## Information:

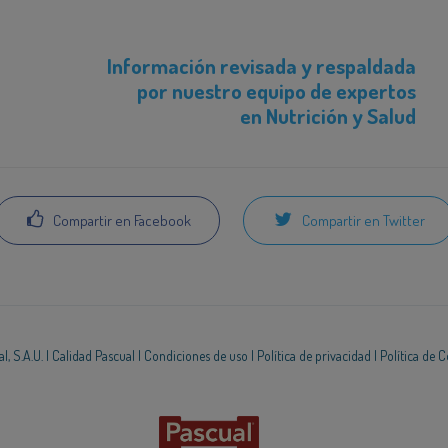
Información revisada y respaldada
por nuestro equipo de expertos
en Nutrición y Salud
Compartir en Facebook
Compartir en Twitter
, S.A.U. |
Calidad Pascual
|
Condiciones de uso
|
Política de privacidad
|
Política de 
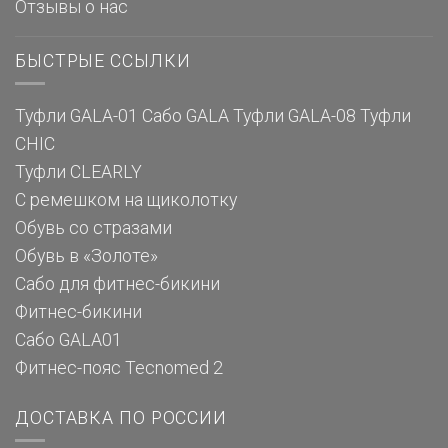
Отзывы о нас
БЫСТРЫЕ ССЫЛКИ
Туфли GALA-01
Сабо GALA
Туфли GALA-08
Туфли
CHIC
Туфли CLEARLY
С ремешком на щиколотку
Обувь со стразами
Обувь в «Золоте»
Сабо для фитнес-бикини
Фитнес-бикини
Сабо GALA01
Фитнес-пояс Tecnomed 2
ДОСТАВКА ПО РОССИИ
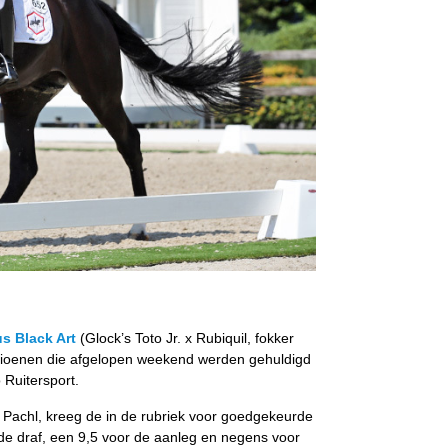
s Black Art
(Glock’s Toto Jr. x Rubiquil, fokker
mpioenen die afgelopen weekend werden gehuldigd
 Ruitersport.
 Pachl, kreeg de in de rubriek voor goedgekeurde
 de draf, een 9,5 voor de aanleg en negens voor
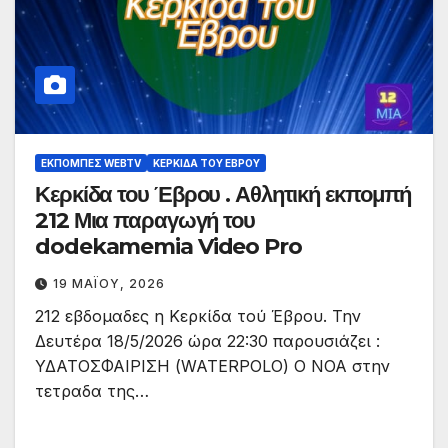
ΕΚΠΟΜΠΈΣ WEBTV
ΚΕΡΚΊΔΑ ΤΟΥ ΈΒΡΟΥ
Κερκίδα του Έβρου . Αθλητική εκπομπή
212 Μια παραγωγή του
dodekamemia Video Pro
19 ΜΑΪ́ΟΥ, 2026
212 εβδομαδες η Κερκίδα τού Έβρου. Την
Δευτέρα 18/5/2026 ώρα 22:30 παρουσιάζει :
ΥΔΑΤΟΣΦΑΙΡΙΣΗ (WATERPOLO) Ο ΝΟΑ στην
τετραδα της…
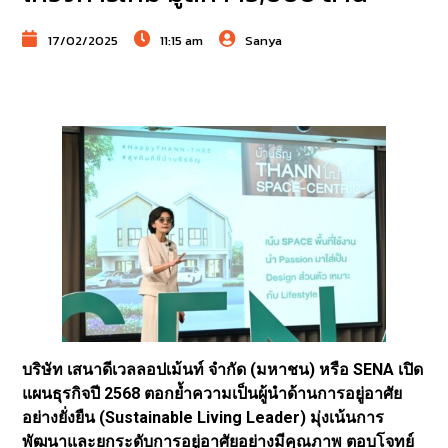
17/02/2025
11:15 am
Sanya
บริษัท เสนาดีเวลลอปเม้นท์ จำกัด (มหาชน) หรือ
SENA เปิด
แผนธุรกิจปี 2568 ตอกย้ำความเป็นผู้นำด้านการอยู่อาศัย
อย่างยั่งยืน (Sustainable Living Leader) มุ่งเน้นการ
พัฒนาและยกระดับการอยู่อาศัยอย่างมีคุณภาพ ตอบโจทย์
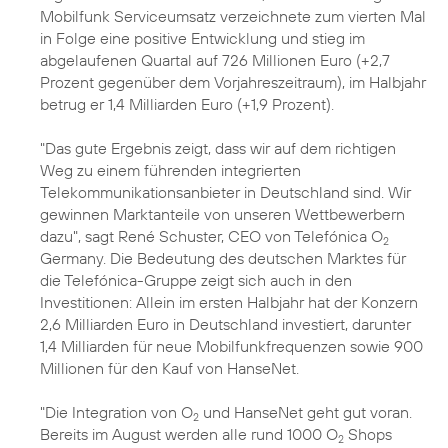
Mobilfunk Serviceumsatz verzeichnete zum vierten Mal
in Folge eine positive Entwicklung und stieg im
abgelaufenen Quartal auf 726 Millionen Euro (+2,7
Prozent gegenüber dem Vorjahreszeitraum), im Halbjahr
betrug er 1,4 Milliarden Euro (+1,9 Prozent).
"Das gute Ergebnis zeigt, dass wir auf dem richtigen
Weg zu einem führenden integrierten
Telekommunikationsanbieter in Deutschland sind. Wir
gewinnen Marktanteile von unseren Wettbewerbern
dazu", sagt
René Schuster
, CEO von Telefónica O
2
Germany. Die Bedeutung des deutschen Marktes für
die Telefónica-Gruppe zeigt sich auch in den
Investitionen: Allein im ersten Halbjahr hat der Konzern
2,6 Milliarden Euro in Deutschland investiert, darunter
1,4 Milliarden für neue Mobilfunkfrequenzen sowie 900
Millionen für den Kauf von HanseNet.
"Die Integration von O
und HanseNet geht gut voran.
2
Bereits im August werden alle rund 1000 O
Shops
2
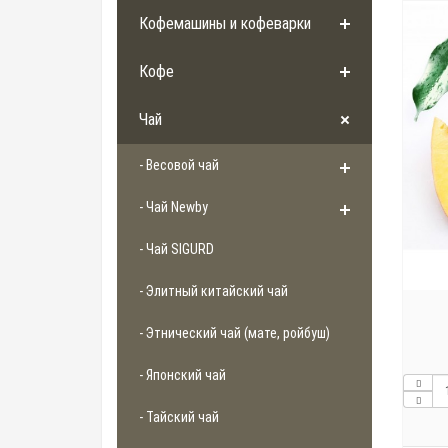
Кофемашины и кофеварки
Кофе
Чай
- Весовой чай
- Чай Newby
- Чай SIGURD
- Элитный китайский чай
- Этнический чай (мате, ройбуш)
- Японский чай
- Тайский чай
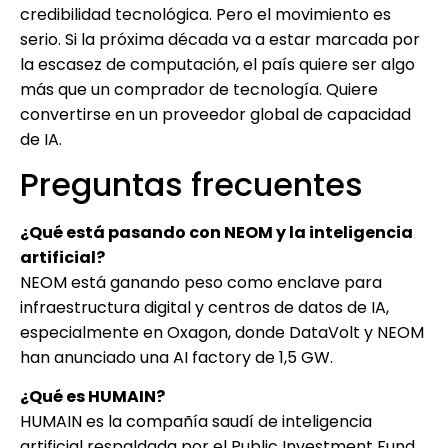
credibilidad tecnológica. Pero el movimiento es
serio. Si la próxima década va a estar marcada por
la escasez de computación, el país quiere ser algo
más que un comprador de tecnología. Quiere
convertirse en un proveedor global de capacidad
de IA.
Preguntas frecuentes
¿Qué está pasando con NEOM y la inteligencia
artificial?
NEOM está ganando peso como enclave para
infraestructura digital y centros de datos de IA,
especialmente en Oxagon, donde DataVolt y NEOM
han anunciado una AI factory de 1,5 GW.
¿Qué es HUMAIN?
HUMAIN es la compañía saudí de inteligencia
artificial respaldada por el Public Investment Fund.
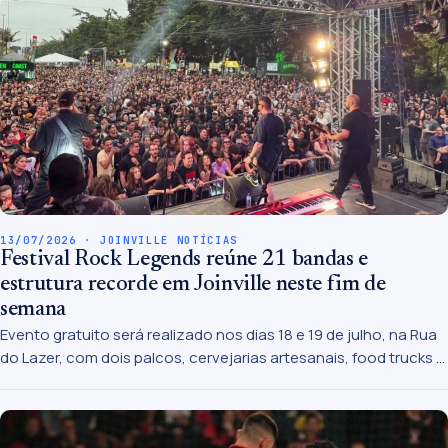
13/07/2026 · JOINVILLE NOTÍCIAS
Festival Rock Legends reúne 21 bandas e
estrutura recorde em Joinville neste fim de
semana
Evento gratuito será realizado nos dias 18 e 19 de julho, na Rua
do Lazer, com dois palcos, cervejarias artesanais, food trucks e
atrações para toda a família.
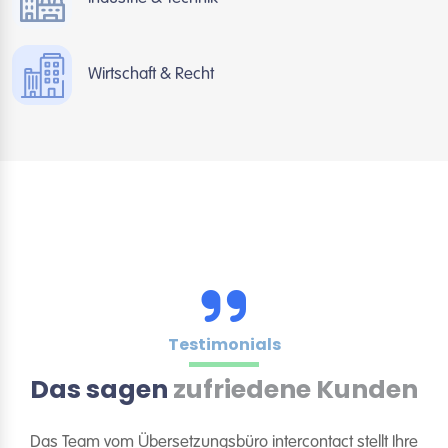
Wirtschaft & Recht
Testimonials
Das sagen
zufriedene Kunden
Das Team vom Übersetzungsbüro intercontact stellt Ihre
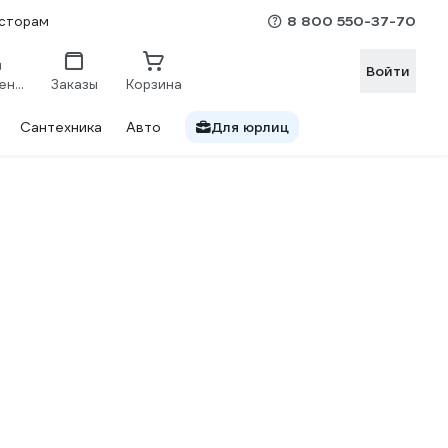
8 800 550-37-70
сторам
Войти
Сравнение
Заказы
Корзина
Сантехника
Авто
Для юрлиц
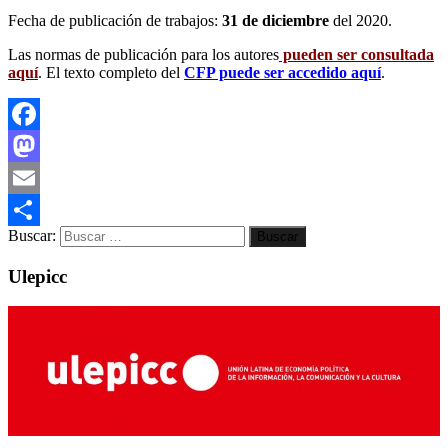
Fecha de publicación de trabajos:
31 de diciembre
del 2020.
Las normas de publicación para los autores
pueden ser consultada
aquí
. El texto completo del
CFP puede ser accedido aquí
.
Facebook
Mastodon
Email
Buscar:
Compartir
Ulepicc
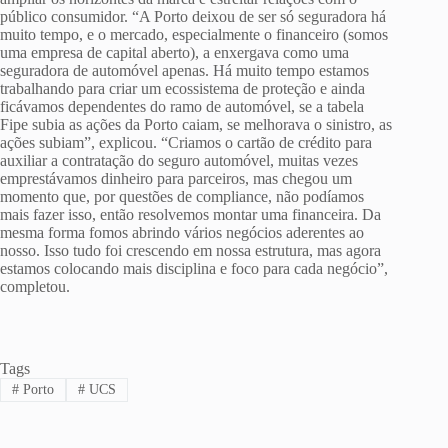
público consumidor. “A Porto deixou de ser só seguradora há
muito tempo, e o mercado, especialmente o financeiro (somos
uma empresa de capital aberto), a enxergava como uma
seguradora de automóvel apenas. Há muito tempo estamos
trabalhando para criar um ecossistema de proteção e ainda
ficávamos dependentes do ramo de automóvel, se a tabela
Fipe subia as ações da Porto caiam, se melhorava o sinistro, as
ações subiam”, explicou. “Criamos o cartão de crédito para
auxiliar a contratação do seguro automóvel, muitas vezes
emprestávamos dinheiro para parceiros, mas chegou um
momento que, por questões de compliance, não podíamos
mais fazer isso, então resolvemos montar uma financeira. Da
mesma forma fomos abrindo vários negócios aderentes ao
nosso. Isso tudo foi crescendo em nossa estrutura, mas agora
estamos colocando mais disciplina e foco para cada negócio”,
completou.
Tags
#
Porto
#
UCS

## About this exercise:
Only the lines containing "Porto" are needed; copy each of them from the data.

## Response area:
público consumidor. “A Porto deixou de ser só seguradora há
Fipe subia as ações da Porto caiam, se melhorava o sinistro, as
Porto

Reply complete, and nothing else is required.